So then I should only add water?
Ultimately when you choose to top up with water you are diluting your final product. Many go this route but you have other options, such as:
-craft your batch with an extra 3 cups or so per gallon and you can use a simple 750ml bottle, or glass jar, to hold any excess until needed
-top up with a similar or coordinating flavor of juice or sugar-water which is the same gravity as the starting gravity
-make a few gallons of potato wine and use it as a neutral wine specifically for topping up. If you typically make 12% batches, then make a 12% ACV potato wine
And prevent racking loss by pouring that tail end of lees + juice into best fitting jar, seal it, and refrigerate so it quickly clears and you can siphon that residual amount of must off of those lees. Hope this helps.

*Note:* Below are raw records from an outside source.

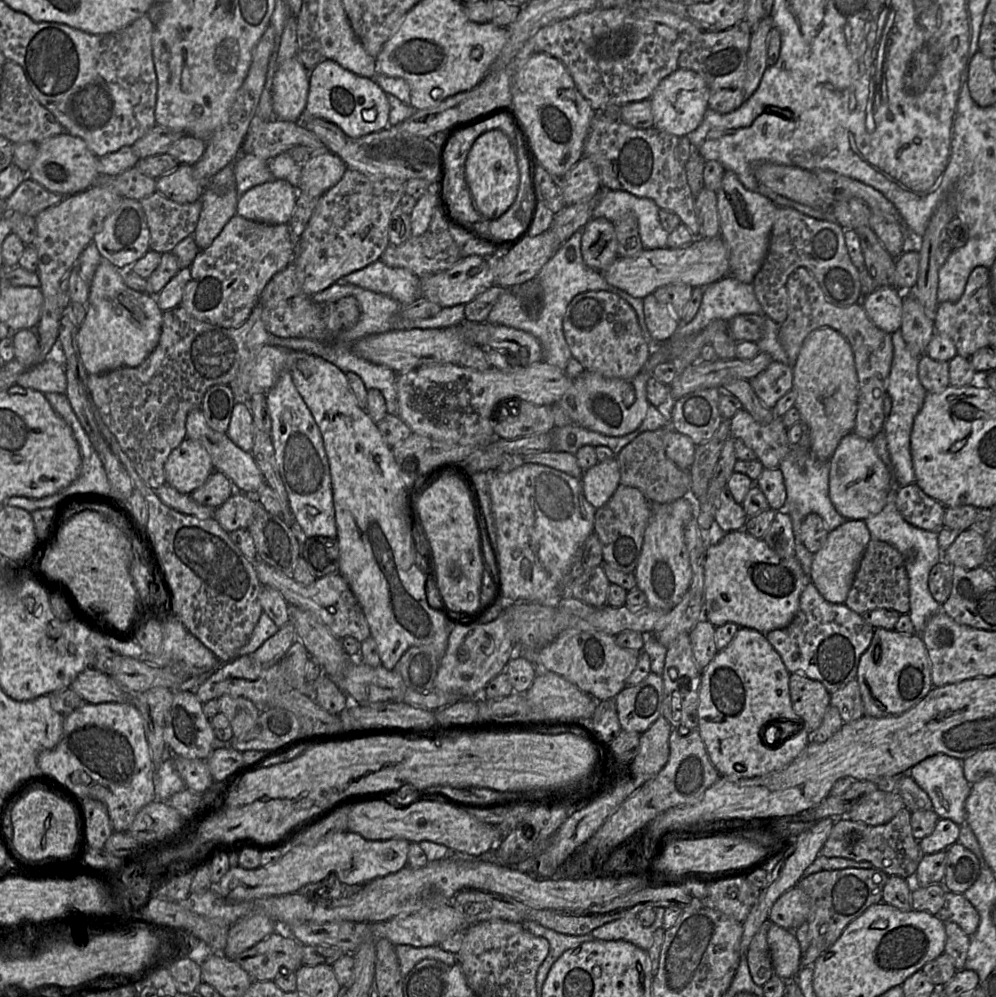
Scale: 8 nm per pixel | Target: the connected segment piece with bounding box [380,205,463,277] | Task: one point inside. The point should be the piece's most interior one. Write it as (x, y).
(435, 250)

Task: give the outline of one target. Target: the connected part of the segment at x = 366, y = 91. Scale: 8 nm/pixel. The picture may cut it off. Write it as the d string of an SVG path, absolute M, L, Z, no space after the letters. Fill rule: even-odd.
M324 59L309 72L309 92L303 119L320 118L338 126L346 135L359 138L389 126L390 103L374 80L357 75Z

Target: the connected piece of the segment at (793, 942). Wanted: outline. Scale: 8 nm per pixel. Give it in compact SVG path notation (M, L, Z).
M772 924L767 933L773 973L783 980L793 979L799 972L801 950L793 930Z

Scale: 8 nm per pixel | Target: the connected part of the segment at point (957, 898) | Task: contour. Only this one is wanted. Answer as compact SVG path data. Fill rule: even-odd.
M946 891L943 907L936 916L943 922L956 923L968 936L975 933L980 916L963 893Z

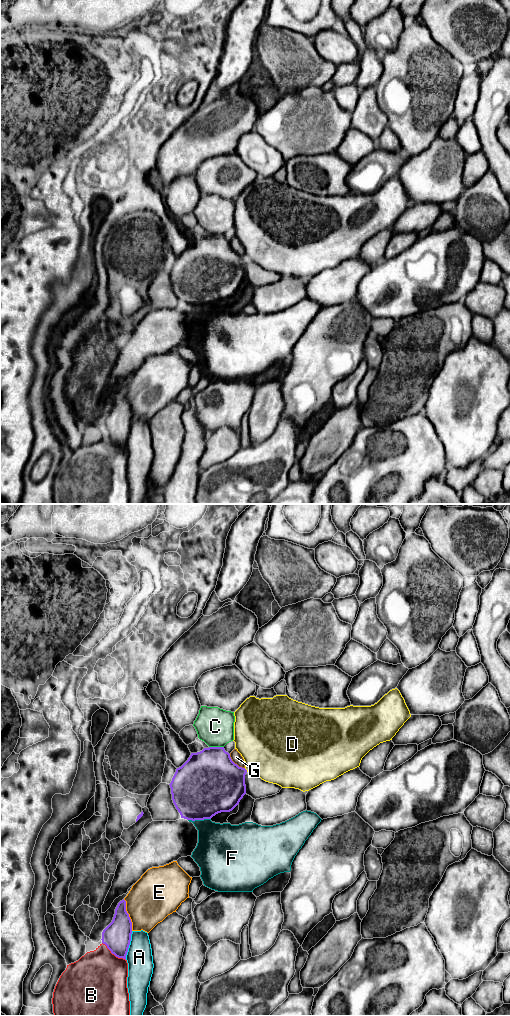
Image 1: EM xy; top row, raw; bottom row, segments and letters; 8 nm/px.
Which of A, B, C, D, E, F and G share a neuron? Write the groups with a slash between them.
A / B / C / D / E / F / G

Far too early to tackle degassing on the first racking. You will want to let this must finish fermentation, rack again & then serially rack about every two months; maintain SO2 levels by adding k-meta on quarterly basis. Continue on this pattern until the must is clear & no longer drops sediment for 60 days. If you allow this to occur naturally without use of finings you 'should' have a clear, lees free, degassed wine in about 6 months. Just remember if you plan to manually degas it helps if the batch is at 75F, otherwise that dissolved CO2 just likes to stay in solution. Should definitely be degassed on its own at the year mark, which will be a good time to consider how to finish this and prepare for bottling, such as stabilize with k-meta + sorbate and sweeten up, or if leaving dry just stabilize with k-meta and then proceed to bottle. Classic pattern for an apple wine crafted in the range you have.